> [WORK TO BE COMPLETED] Please keep the images out and set down the data exactly as given.
<<<<
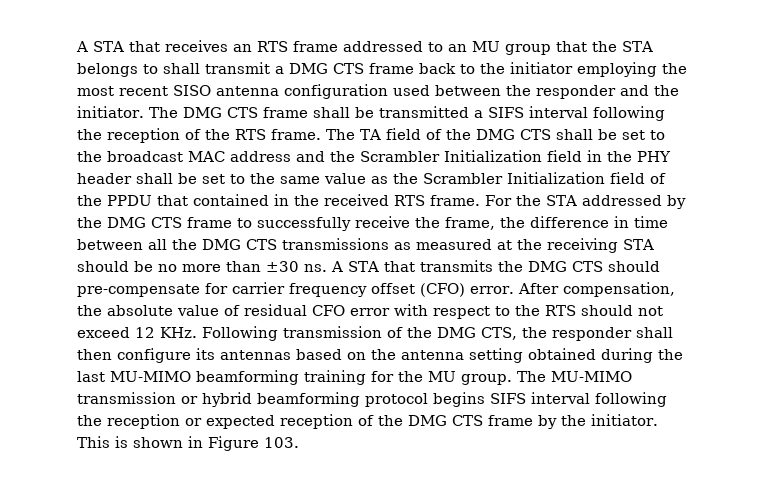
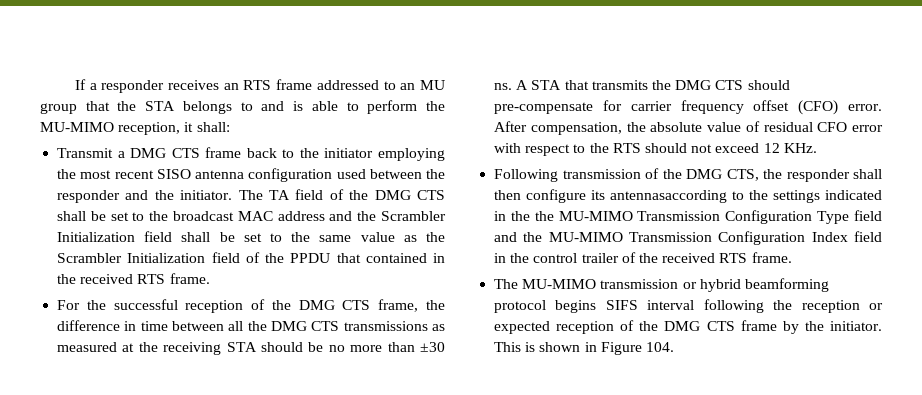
[76,41,160,52] A STA that -> [74,79,165,93] If a responder
[163,62,270,74] shall transmit -> [261,100,445,114] [40,122,230,135] [57,148,114,158] and is able to perform the MU-MIMO reception, it shall: // Transmit
[182,106,665,121] [77,128,355,143] DMG CTS frame shall be transmitted a SIFS interval following the reception of the RTS frame. The -> (263, 195) none
[587,150,671,162] [77,173,132,184] in the PHY header -> (173, 236) none
(480, 200) none -> (210, 278) //
[546,195,686,209] [77,216,440,231] STA addressed by the DMG CTS frame to successfully receive the -> [113,299,371,313] successful reception of the DMG CTS
(197, 332) none -> (817, 148) //
[220,348,683,363] [77,370,512,385] antennas based on the antenna setting obtained during the last MU-MIMO beamforming training for the MU group. -> [610,190,882,203] [494,210,882,224] [494,231,882,245] [494,252,792,263] antennasaccording to the settings indicated in the the MU-MIMO Transmission Configuration Type field and the MU-MIMO Transmission Configuration Index field in the control trailer of the received RTS frame. //
[264,437,299,448] 103. -> [645,342,674,352] 104.

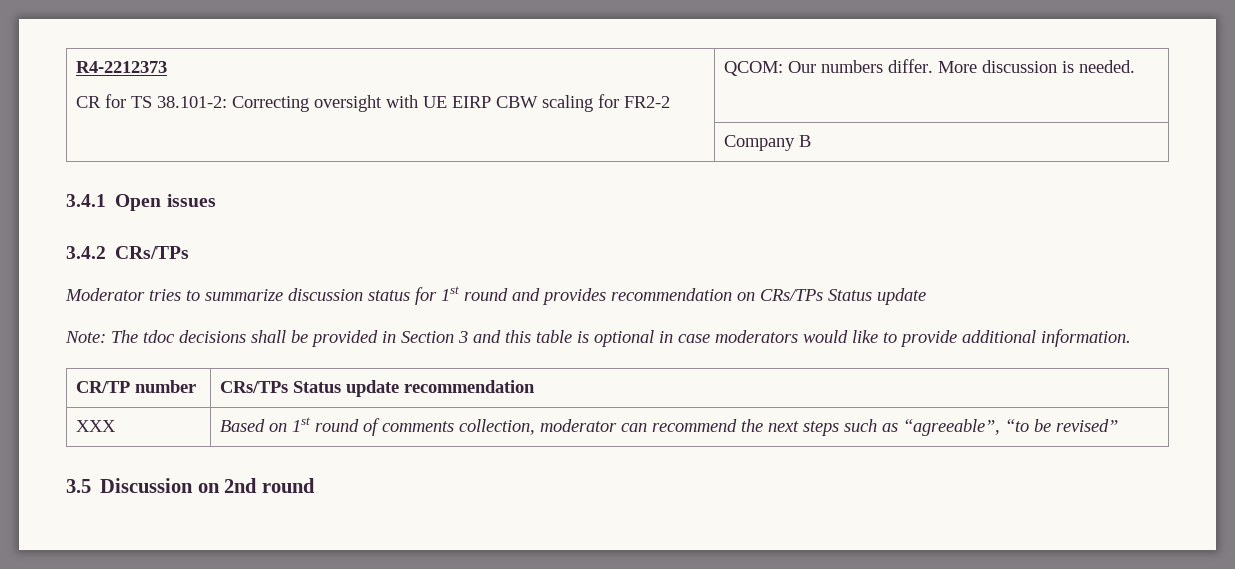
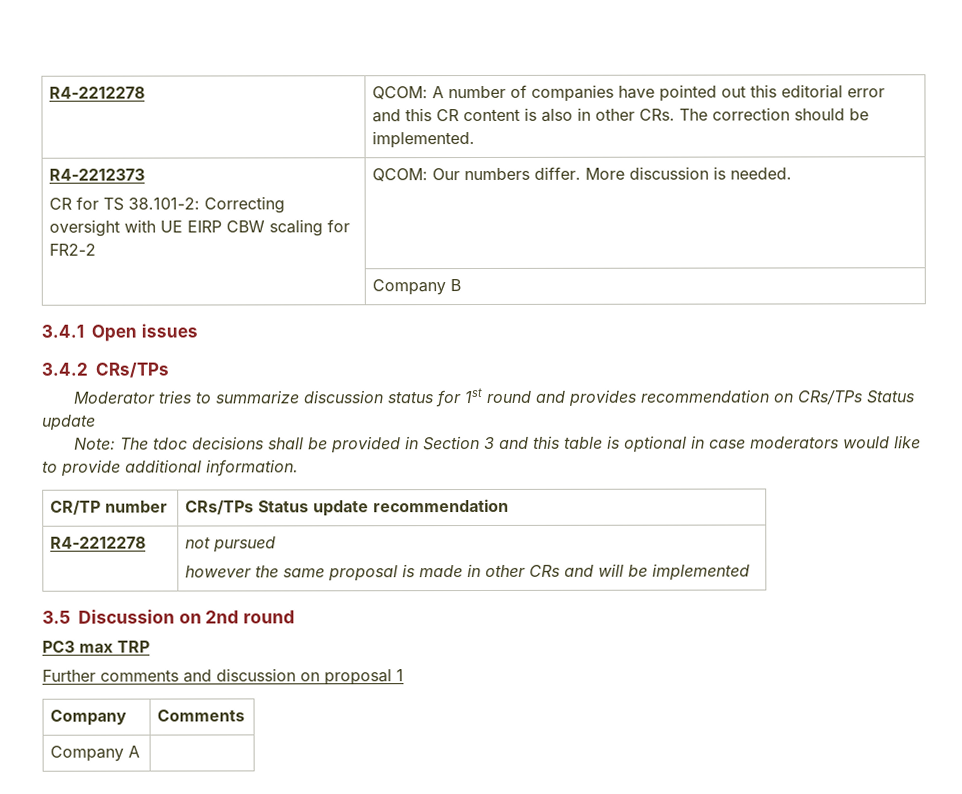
(76, 67) none -> [49,86,146,99] [372,84,886,102] [372,107,870,123] [372,131,476,149] R4-2212278 | QCOM: A number of companies have pointed out this editorial error and this CR content is also in other CRs. The correction should be implemented. //
[76,420,117,432] [220,417,1119,436] XXX | Based on 1st round of comments collection, moderator can recommend the next steps such as “agreeable”, “to be revised” -> [50,536,147,549] [185,536,277,553] [185,563,751,582] R4-2212278 | not pursued // however the same proposal is made in other CRs and will be implemented
(315, 485) none -> [42,640,150,653] [42,668,404,686] [50,709,128,726] [157,709,246,722] [50,745,141,762] // PC3 max TRP // Further comments and discussion on proposal 1 // Company | Comments // Company A |

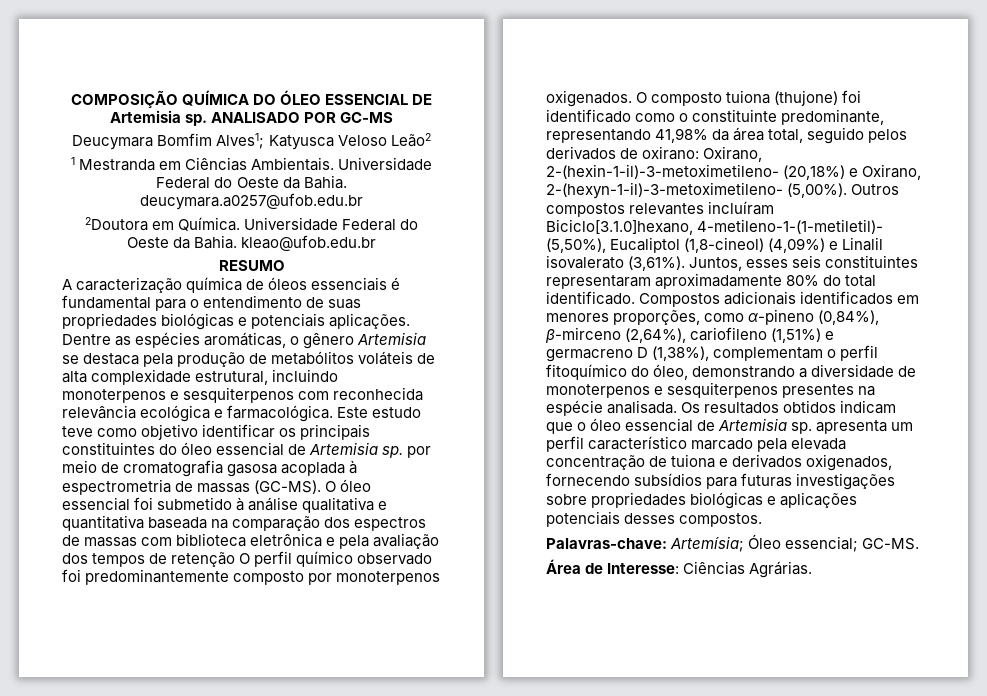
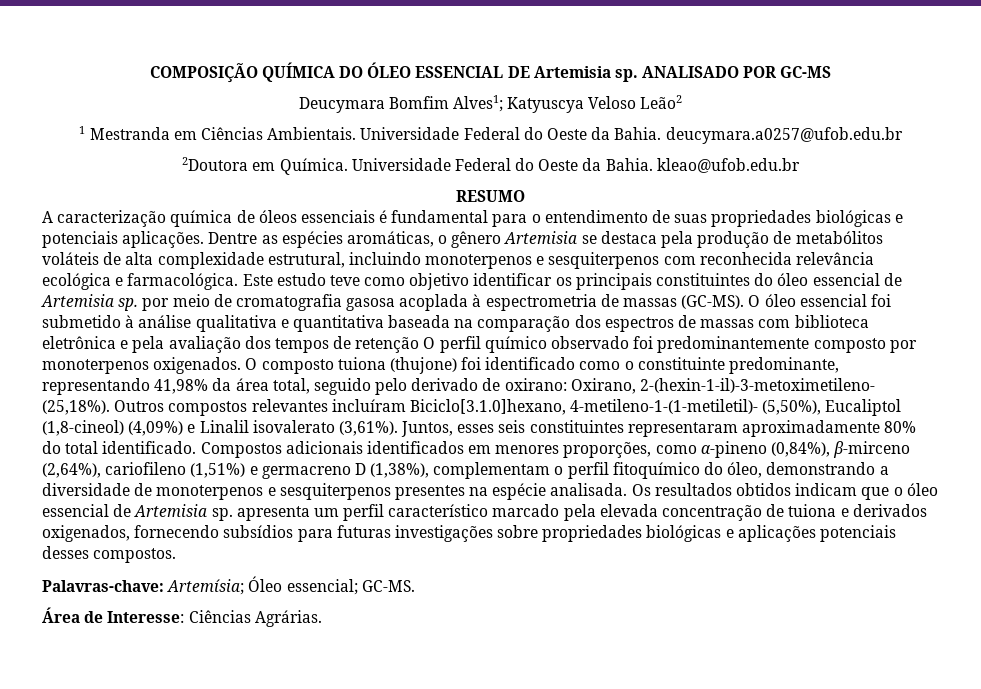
[268,135,334,150] Katyusca -> [507,97,585,113] Katyuscya
[868,129,908,143] [546,146,616,160] pelos derivados -> [375,378,479,395] pelo derivado
[783,164,922,180] [546,182,848,199] (20,18%) e Oxirano, 2-(hexyn-1-il)-3-metoximetileno- (5,00%). -> [42,400,110,415] (25,18%).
>>>>
> [YOUR SOLUTION]
[76,41,160,52] A STA that -> [74,79,165,93] If a responder
[163,62,270,74] shall transmit -> [261,100,445,114] [40,122,230,135] [57,148,114,158] and is able to perform the MU-MIMO reception, it shall: // Transmit
[182,106,665,121] [77,128,355,143] DMG CTS frame shall be transmitted a SIFS interval following the reception of the RTS frame. The -> (263, 195) none
[587,150,671,162] [77,173,132,184] in the PHY header -> (173, 236) none
(480, 200) none -> (210, 278) //
[546,195,686,209] [77,216,440,231] STA addressed by the DMG CTS frame to successfully receive the -> [113,299,371,313] successful reception of the DMG CTS
(197, 332) none -> (817, 148) //
[220,348,683,363] [77,370,512,385] antennas based on the antenna setting obtained during the last MU-MIMO beamforming training for the MU group. -> [610,190,882,203] [494,210,882,224] [494,231,882,245] [494,252,792,263] antennasaccording to the settings indicated in the the MU-MIMO Transmission Configuration Type field and the MU-MIMO Transmission Configuration Index field in the control trailer of the received RTS frame. //
[264,437,299,448] 103. -> [645,342,674,352] 104.

(76, 67) none -> [49,86,146,99] [372,84,886,102] [372,107,870,123] [372,131,476,149] R4-2212278 | QCOM: A number of companies have pointed out this editorial error and this CR content is also in other CRs. The correction should be implemented. //
[76,420,117,432] [220,417,1119,436] XXX | Based on 1st round of comments collection, moderator can recommend the next steps such as “agreeable”, “to be revised” -> [50,536,147,549] [185,536,277,553] [185,563,751,582] R4-2212278 | not pursued // however the same proposal is made in other CRs and will be implemented
(315, 485) none -> [42,640,150,653] [42,668,404,686] [50,709,128,726] [157,709,246,722] [50,745,141,762] // PC3 max TRP // Further comments and discussion on proposal 1 // Company | Comments // Company A |

[268,135,334,150] Katyusca -> [507,97,585,113] Katyuscya
[868,129,908,143] [546,146,616,160] pelos derivados -> [375,378,479,395] pelo derivado
[783,164,922,180] [546,182,848,199] (20,18%) e Oxirano, 2-(hexyn-1-il)-3-metoximetileno- (5,00%). -> [42,400,110,415] (25,18%).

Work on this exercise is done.